[Opening Source information section]
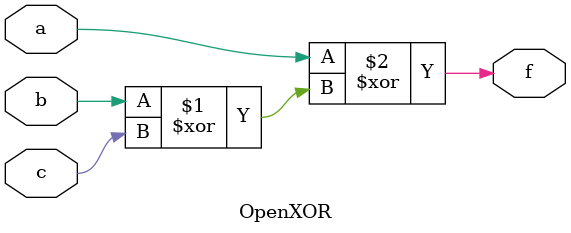
<source format=v>
module OpenXOR(a, b, c, f);
input a, b, c;
output f;
assign f = a ^ (b ^ c);
endmodule
</source>
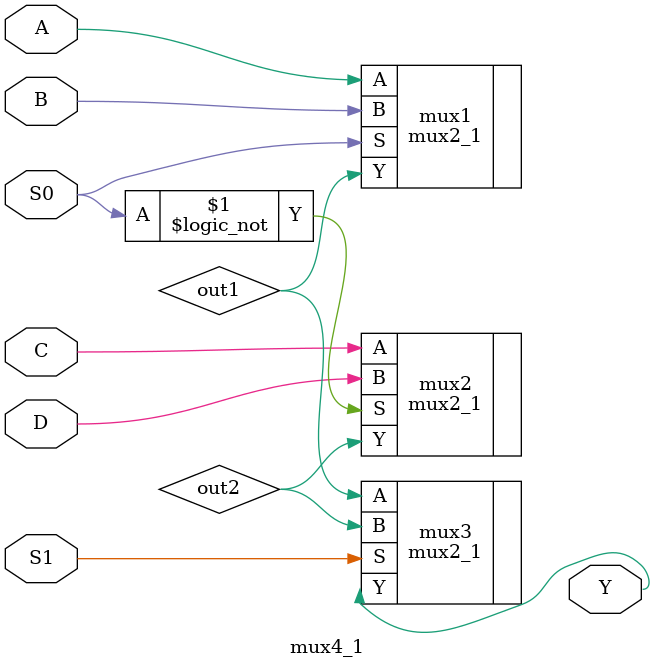
<source format=v>
module mux4_1 (
	input A,
	input B,
	input C,
	input D,
	input S0,
	input S1,
	output Y
);

wire out1;
wire out2;

mux2_1 mux1(
	.A(A),
	.B(B),
	.S(S0),
	.Y(out1)
);

mux2_1 mux2(
	.A(C),
	.B(D),
	.S(!S0),
	.Y(out2)
);

mux2_1 mux3(
	.A(out1),
	.B(out2),
	.S(S1),
	.Y(Y)
);

endmodule 
	


</source>
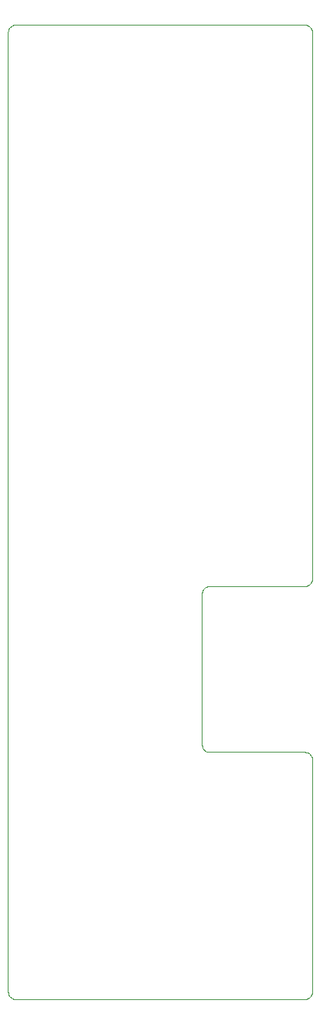
<source format=gbr>
G04 #@! TF.GenerationSoftware,KiCad,Pcbnew,5.1.2-f72e74a~84~ubuntu16.04.1*
G04 #@! TF.CreationDate,2019-05-08T01:02:17+08:00*
G04 #@! TF.ProjectId,8Bit_EuroRack_7hp,38426974-5f45-4757-926f-5261636b5f37,rev?*
G04 #@! TF.SameCoordinates,Original*
G04 #@! TF.FileFunction,Profile,NP*
%FSLAX46Y46*%
G04 Gerber Fmt 4.6, Leading zero omitted, Abs format (unit mm)*
G04 Created by KiCad (PCBNEW 5.1.2-f72e74a~84~ubuntu16.04.1) date 2019-05-08 01:02:17*
%MOMM*%
%LPD*%
G04 APERTURE LIST*
%ADD10C,0.100000*%
G04 APERTURE END LIST*
D10*
X45118334Y-149074390D02*
X45118334Y-149074390D01*
X45118334Y-44002497D02*
X45118334Y-149074390D01*
X45133848Y-43845696D02*
X45118334Y-44002497D01*
X45179231Y-43696350D02*
X45133848Y-43845696D01*
X45252744Y-43558657D02*
X45179231Y-43696350D01*
X45352649Y-43436812D02*
X45252744Y-43558657D01*
X45474494Y-43336906D02*
X45352649Y-43436812D01*
X45612187Y-43263393D02*
X45474494Y-43336906D01*
X45761533Y-43218011D02*
X45612187Y-43263393D01*
X45918334Y-43202497D02*
X45761533Y-43218011D01*
X77620419Y-43202497D02*
X45918334Y-43202497D01*
X77781647Y-43218750D02*
X77620419Y-43202497D01*
X77931815Y-43265365D02*
X77781647Y-43218750D01*
X78067707Y-43339124D02*
X77931815Y-43265365D01*
X78186105Y-43436812D02*
X78067707Y-43339124D01*
X78283792Y-43555209D02*
X78186105Y-43436812D01*
X78357551Y-43691101D02*
X78283792Y-43555209D01*
X78404166Y-43841269D02*
X78357551Y-43691101D01*
X78420419Y-44002497D02*
X78404166Y-43841269D01*
X78420419Y-103859201D02*
X78420419Y-44002497D01*
X78404166Y-104020429D02*
X78420419Y-103859201D01*
X78357551Y-104170597D02*
X78404166Y-104020429D01*
X78283792Y-104306489D02*
X78357551Y-104170597D01*
X78186105Y-104424886D02*
X78283792Y-104306489D01*
X78067707Y-104522574D02*
X78186105Y-104424886D01*
X77931815Y-104596333D02*
X78067707Y-104522574D01*
X77781647Y-104642948D02*
X77931815Y-104596333D01*
X77620419Y-104659201D02*
X77781647Y-104642948D01*
X67167874Y-104659201D02*
X77620419Y-104659201D01*
X67006646Y-104675454D02*
X67167874Y-104659201D01*
X66856478Y-104722069D02*
X67006646Y-104675454D01*
X66720587Y-104795828D02*
X66856478Y-104722069D01*
X66602189Y-104893516D02*
X66720587Y-104795828D01*
X66504502Y-105011913D02*
X66602189Y-104893516D01*
X66430742Y-105147805D02*
X66504502Y-105011913D01*
X66384128Y-105297973D02*
X66430742Y-105147805D01*
X66367874Y-105459201D02*
X66384128Y-105297973D01*
X66367874Y-122024227D02*
X66367874Y-105459201D01*
X66384128Y-122185455D02*
X66367874Y-122024227D01*
X66430742Y-122335623D02*
X66384128Y-122185455D01*
X66504502Y-122471515D02*
X66430742Y-122335623D01*
X66602189Y-122589912D02*
X66504502Y-122471515D01*
X66720587Y-122687600D02*
X66602189Y-122589912D01*
X66856478Y-122761359D02*
X66720587Y-122687600D01*
X67006646Y-122807974D02*
X66856478Y-122761359D01*
X67167874Y-122824227D02*
X67006646Y-122807974D01*
X77620419Y-122824227D02*
X67167874Y-122824227D01*
X77781647Y-122840480D02*
X77620419Y-122824227D01*
X77931815Y-122887095D02*
X77781647Y-122840480D01*
X78067707Y-122960854D02*
X77931815Y-122887095D01*
X78186105Y-123058542D02*
X78067707Y-122960854D01*
X78283792Y-123176939D02*
X78186105Y-123058542D01*
X78357551Y-123312831D02*
X78283792Y-123176939D01*
X78404166Y-123462999D02*
X78357551Y-123312831D01*
X78420419Y-123624227D02*
X78404166Y-123462999D01*
X78420419Y-149074390D02*
X78420419Y-123624227D01*
X78404166Y-149235618D02*
X78420419Y-149074390D01*
X78357551Y-149385786D02*
X78404166Y-149235618D01*
X78283792Y-149521678D02*
X78357551Y-149385786D01*
X78186105Y-149640075D02*
X78283792Y-149521678D01*
X78067707Y-149737763D02*
X78186105Y-149640075D01*
X77931815Y-149811522D02*
X78067707Y-149737763D01*
X77781647Y-149858137D02*
X77931815Y-149811522D01*
X77620419Y-149874390D02*
X77781647Y-149858137D01*
X45918334Y-149874390D02*
X77620419Y-149874390D01*
X45761533Y-149858876D02*
X45918334Y-149874390D01*
X45612187Y-149813494D02*
X45761533Y-149858876D01*
X45474494Y-149739981D02*
X45612187Y-149813494D01*
X45352649Y-149640075D02*
X45474494Y-149739981D01*
X45252744Y-149518230D02*
X45352649Y-149640075D01*
X45179231Y-149380537D02*
X45252744Y-149518230D01*
X45133848Y-149231191D02*
X45179231Y-149380537D01*
X45118334Y-149074390D02*
X45133848Y-149231191D01*
M02*

</source>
[Closing Source information section]
Assignment:
Write out every line of the listing exactly as written, and leave the pictures out.

Your response:
<source format=v>
module OpenXOR(a, b, c, f);
input a, b, c;
output f;
assign f = a ^ (b ^ c);
endmodule
</source>
<source format=v>
module mux4_1 (
	input A,
	input B,
	input C,
	input D,
	input S0,
	input S1,
	output Y
);

wire out1;
wire out2;

mux2_1 mux1(
	.A(A),
	.B(B),
	.S(S0),
	.Y(out1)
);

mux2_1 mux2(
	.A(C),
	.B(D),
	.S(!S0),
	.Y(out2)
);

mux2_1 mux3(
	.A(out1),
	.B(out2),
	.S(S1),
	.Y(Y)
);

endmodule 
	


</source>
<source format=gbr>
G04 #@! TF.GenerationSoftware,KiCad,Pcbnew,5.1.2-f72e74a~84~ubuntu16.04.1*
G04 #@! TF.CreationDate,2019-05-08T01:02:17+08:00*
G04 #@! TF.ProjectId,8Bit_EuroRack_7hp,38426974-5f45-4757-926f-5261636b5f37,rev?*
G04 #@! TF.SameCoordinates,Original*
G04 #@! TF.FileFunction,Profile,NP*
%FSLAX46Y46*%
G04 Gerber Fmt 4.6, Leading zero omitted, Abs format (unit mm)*
G04 Created by KiCad (PCBNEW 5.1.2-f72e74a~84~ubuntu16.04.1) date 2019-05-08 01:02:17*
%MOMM*%
%LPD*%
G04 APERTURE LIST*
%ADD10C,0.100000*%
G04 APERTURE END LIST*
D10*
X45118334Y-149074390D02*
X45118334Y-149074390D01*
X45118334Y-44002497D02*
X45118334Y-149074390D01*
X45133848Y-43845696D02*
X45118334Y-44002497D01*
X45179231Y-43696350D02*
X45133848Y-43845696D01*
X45252744Y-43558657D02*
X45179231Y-43696350D01*
X45352649Y-43436812D02*
X45252744Y-43558657D01*
X45474494Y-43336906D02*
X45352649Y-43436812D01*
X45612187Y-43263393D02*
X45474494Y-43336906D01*
X45761533Y-43218011D02*
X45612187Y-43263393D01*
X45918334Y-43202497D02*
X45761533Y-43218011D01*
X77620419Y-43202497D02*
X45918334Y-43202497D01*
X77781647Y-43218750D02*
X77620419Y-43202497D01*
X77931815Y-43265365D02*
X77781647Y-43218750D01*
X78067707Y-43339124D02*
X77931815Y-43265365D01*
X78186105Y-43436812D02*
X78067707Y-43339124D01*
X78283792Y-43555209D02*
X78186105Y-43436812D01*
X78357551Y-43691101D02*
X78283792Y-43555209D01*
X78404166Y-43841269D02*
X78357551Y-43691101D01*
X78420419Y-44002497D02*
X78404166Y-43841269D01*
X78420419Y-103859201D02*
X78420419Y-44002497D01*
X78404166Y-104020429D02*
X78420419Y-103859201D01*
X78357551Y-104170597D02*
X78404166Y-104020429D01*
X78283792Y-104306489D02*
X78357551Y-104170597D01*
X78186105Y-104424886D02*
X78283792Y-104306489D01*
X78067707Y-104522574D02*
X78186105Y-104424886D01*
X77931815Y-104596333D02*
X78067707Y-104522574D01*
X77781647Y-104642948D02*
X77931815Y-104596333D01*
X77620419Y-104659201D02*
X77781647Y-104642948D01*
X67167874Y-104659201D02*
X77620419Y-104659201D01*
X67006646Y-104675454D02*
X67167874Y-104659201D01*
X66856478Y-104722069D02*
X67006646Y-104675454D01*
X66720587Y-104795828D02*
X66856478Y-104722069D01*
X66602189Y-104893516D02*
X66720587Y-104795828D01*
X66504502Y-105011913D02*
X66602189Y-104893516D01*
X66430742Y-105147805D02*
X66504502Y-105011913D01*
X66384128Y-105297973D02*
X66430742Y-105147805D01*
X66367874Y-105459201D02*
X66384128Y-105297973D01*
X66367874Y-122024227D02*
X66367874Y-105459201D01*
X66384128Y-122185455D02*
X66367874Y-122024227D01*
X66430742Y-122335623D02*
X66384128Y-122185455D01*
X66504502Y-122471515D02*
X66430742Y-122335623D01*
X66602189Y-122589912D02*
X66504502Y-122471515D01*
X66720587Y-122687600D02*
X66602189Y-122589912D01*
X66856478Y-122761359D02*
X66720587Y-122687600D01*
X67006646Y-122807974D02*
X66856478Y-122761359D01*
X67167874Y-122824227D02*
X67006646Y-122807974D01*
X77620419Y-122824227D02*
X67167874Y-122824227D01*
X77781647Y-122840480D02*
X77620419Y-122824227D01*
X77931815Y-122887095D02*
X77781647Y-122840480D01*
X78067707Y-122960854D02*
X77931815Y-122887095D01*
X78186105Y-123058542D02*
X78067707Y-122960854D01*
X78283792Y-123176939D02*
X78186105Y-123058542D01*
X78357551Y-123312831D02*
X78283792Y-123176939D01*
X78404166Y-123462999D02*
X78357551Y-123312831D01*
X78420419Y-123624227D02*
X78404166Y-123462999D01*
X78420419Y-149074390D02*
X78420419Y-123624227D01*
X78404166Y-149235618D02*
X78420419Y-149074390D01*
X78357551Y-149385786D02*
X78404166Y-149235618D01*
X78283792Y-149521678D02*
X78357551Y-149385786D01*
X78186105Y-149640075D02*
X78283792Y-149521678D01*
X78067707Y-149737763D02*
X78186105Y-149640075D01*
X77931815Y-149811522D02*
X78067707Y-149737763D01*
X77781647Y-149858137D02*
X77931815Y-149811522D01*
X77620419Y-149874390D02*
X77781647Y-149858137D01*
X45918334Y-149874390D02*
X77620419Y-149874390D01*
X45761533Y-149858876D02*
X45918334Y-149874390D01*
X45612187Y-149813494D02*
X45761533Y-149858876D01*
X45474494Y-149739981D02*
X45612187Y-149813494D01*
X45352649Y-149640075D02*
X45474494Y-149739981D01*
X45252744Y-149518230D02*
X45352649Y-149640075D01*
X45179231Y-149380537D02*
X45252744Y-149518230D01*
X45133848Y-149231191D02*
X45179231Y-149380537D01*
X45118334Y-149074390D02*
X45133848Y-149231191D01*
M02*

</source>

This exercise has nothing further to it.